Marie Bashir Institute for Infectious Diseases and Biosecurity, Westmead Institute for Medical Research, University of Sydney, Westmead, New South Wales, Australia.
Faculty of Veterinary and Agricultural Sciences, University of Melbourne, Melbourne, Victoria, Australia.
Sci Rep. 2017 Aug 15;7(1):8226. doi: 10.1038/s41598-017-08065-z.

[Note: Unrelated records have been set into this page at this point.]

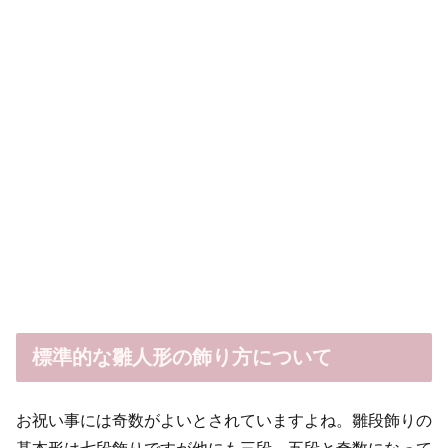
標準的な雛人形の飾り方について
お祝い事には奇数がよいとされていますよね。雛段飾りの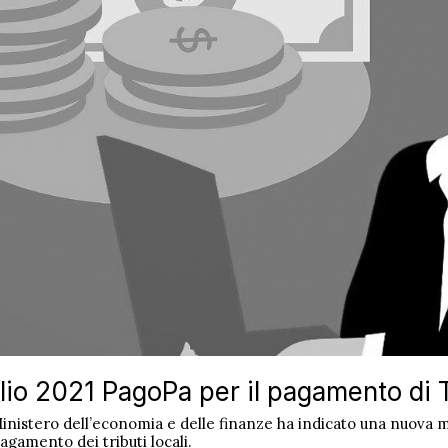
glio 2021 PagoPa per il pagamento di T
Ministero dell’economia e delle finanze ha indicato una nuova 
pagamento dei tributi locali.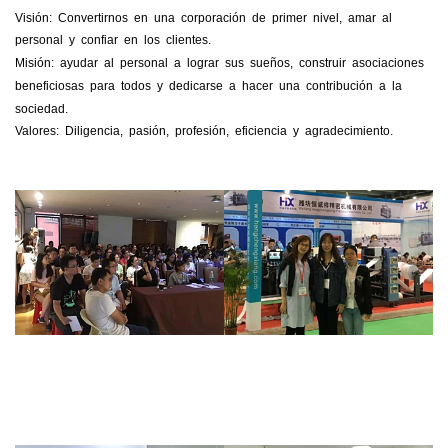
Visión: Convertirnos en una corporación de primer nivel, amar al
personal y confiar en los clientes.
Misión: ayudar al personal a lograr sus sueños, construir asociaciones
beneficiosas para todos y dedicarse a hacer una contribución a la
sociedad.
Valores: Diligencia, pasión, profesión, eficiencia y agradecimiento.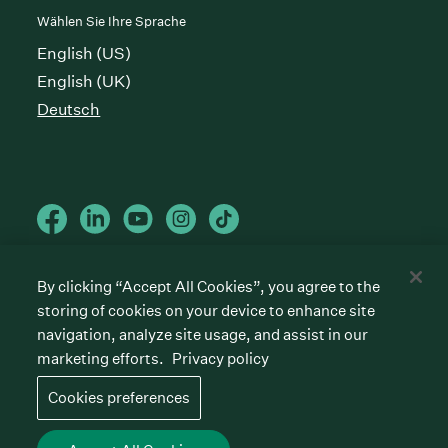
Wählen Sie Ihre Sprache
English (US)
English (UK)
Deutsch
By clicking “Accept All Cookies”, you agree to the
Cookies preferences
storing of cookies on your device to enhance site
Datenschutzrichtlinie
Nutzungsbedingungen
navigation, analyze site usage, and assist in our
marketing efforts.
Privacy policy
©
2026
Greenhouse Software, Inc.
All rights reserved. Greenhouse, the G Logo, “Hire for
Cookies preferences
what’s next,” “The/your all-together hiring platform,”
“Talent Makers,” “Real Talent” and “Strong Yes” are
among the trademarks of Greenhouse Software, Inc.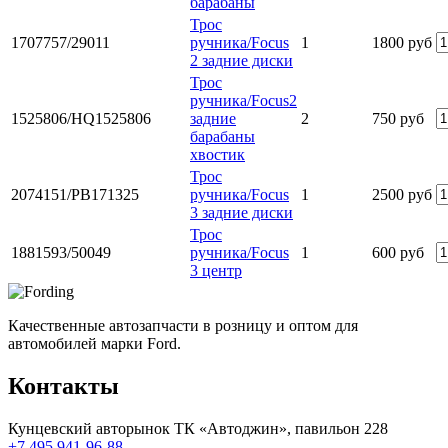
барабаны
Трос
1707757/29011
ручника/Focus
1
1800 руб
2 задние диски
Трос
ручника/Focus2
1525806/HQ1525806
задние
2
750 руб
барабаны
хвостик
Трос
2074151/PB171325
ручника/Focus
1
2500 руб
3 задние диски
Трос
1881593/50049
ручника/Focus
1
600 руб
3 центр
Качественные автозапчасти в розницу и оптом для
автомобилей марки Ford.
Контакты
Кунцевский авторынок ТК «Автоджин», павильон 228
+7 495 941-96-88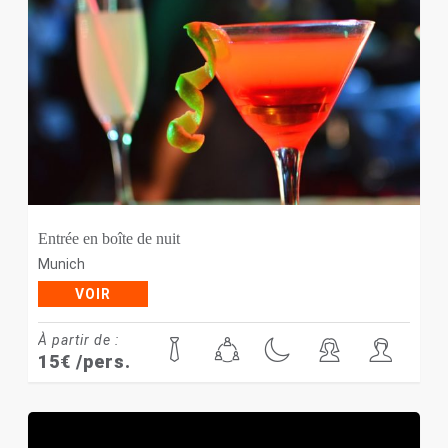
Entrée en boîte de nuit
Munich
VOIR
À partir de :
15
€
/pers.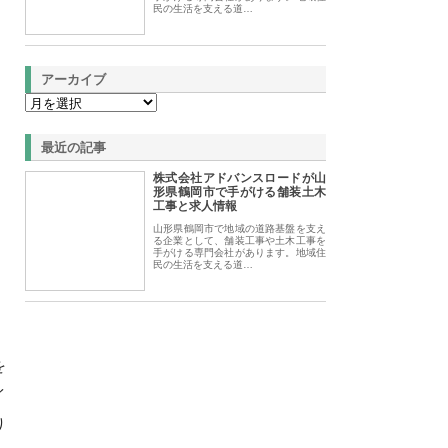
民の生活を支える道…
アーカイブ
最近の記事
株式会社アドバンスロードが山
形県鶴岡市で手がける舗装土木
工事と求人情報
山形県鶴岡市で地域の道路基盤を支え
る企業として、舗装工事や土木工事を
手がける専門会社があります。地域住
民の生活を支える道…
を
イ
り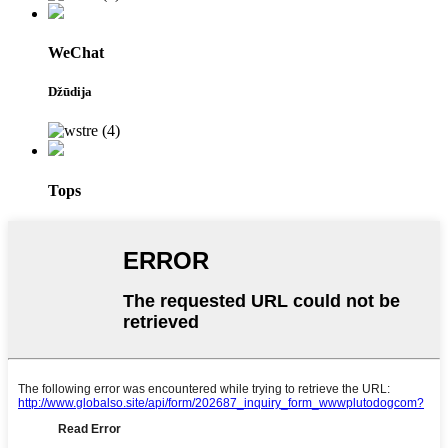
WeChat
Džūdija
Tops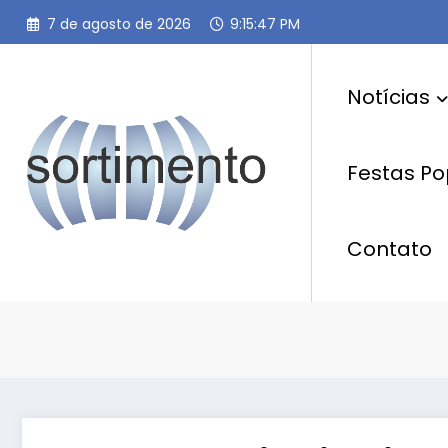
Pular
7 de agosto de 2026
9:15:48 PM
para
o
conteúdo
Notícias
Festas Po
Contato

Hendra virus (HeV) is an emerging pathogen of concern in Australia given its ability to spillover from its reservoir host, pteropid bats, to horses and further on to humans, and the severe clinical presentation typical in these latter incidental hosts. Specific human pressures over recent decades, such as expanding human populations, urbanization, and forest fragmentation, may have altered the ecological niche of Pteropus species acting as natural HeV reservoirs and may modulate spillover risk. This study explored the influence of inter-decadal net human local migration between 1970 and 2000 on changes in the habitat suitability to P. alecto and P. conspicillatus from 1980 to 2015 in eastern Australia. These ecological niches were modeled using boosted regression trees and subsequently fitted, along with additional landscape factors, to HeV spillovers to explore the spatial dependency of this zoonosis. The spatial model showed that the ecological niche of these two flying fox species, the human footprint, and proximity to woody savanna were each strongly associated with HeV spillover and together explained most of the spatial dependency exhibited by this zoonosis. These findings reinforce the potential for anthropogenic pressures to shape the landscape epidemiology of HeV spillover.
亨德拉病毒(HeV)是一种在澳大利亚引起关注的新兴病原体,因为它能够从其天然宿主果蝠溢出到马身上,然后进一步传染给人类,而且在这些偶然宿主中通常会出现严重的临床症状。近几十年来,特定的人类压力,如人口扩张、城市化和森林破碎化,可能已经改变了作为天然 HeV 宿主的果蝠的生态位,从而可能改变溢出风险。本研究探讨了 1970 年至 2000 年期间人类局域迁移净变化对澳大利亚东部 1980 年至 2015 年期间 P. alecto 和 P. conspicillatus 栖息地适宜度的影响。这些生态位是使用增强回归树模型进行建模的,然后与其他景观因素一起拟合,以研究 HeV 溢出事件,从而探讨这种人畜共患病的空间依赖性。空间模型表明,这两种果蝠物种的生态位、人类足迹和与木质稀树草原的接近程度都与 HeV 溢出事件密切相关,这三个因素共同解释了这种人畜共患病表现出的大部分空间依赖性。这些发现强化了人为压力塑造 HeV 溢出景观流行病学的潜力。